- ABOUT THIS EXERCISE
Extract each line in the items below that contains the string "series".

- DATA PROVIDED
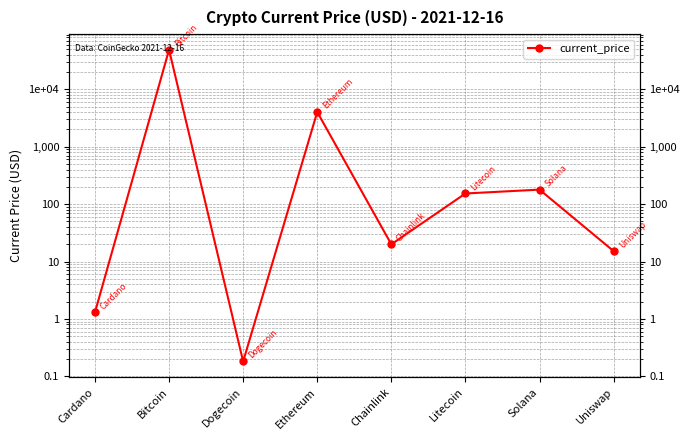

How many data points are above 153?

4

---

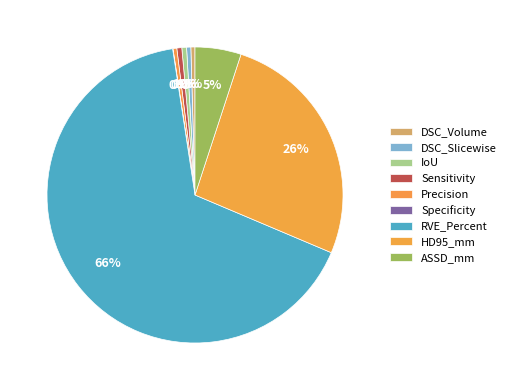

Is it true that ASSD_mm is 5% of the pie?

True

* * *

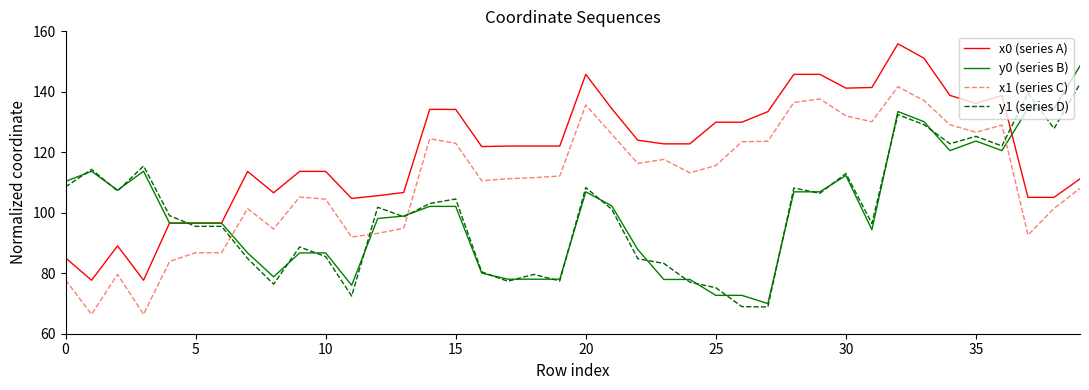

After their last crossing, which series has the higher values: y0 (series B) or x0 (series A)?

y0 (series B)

- OUTPUT OF THE EXERCISE
After their last crossing, which series has the higher values: y0 (series B) or x0 (series A)?
y0 (series B)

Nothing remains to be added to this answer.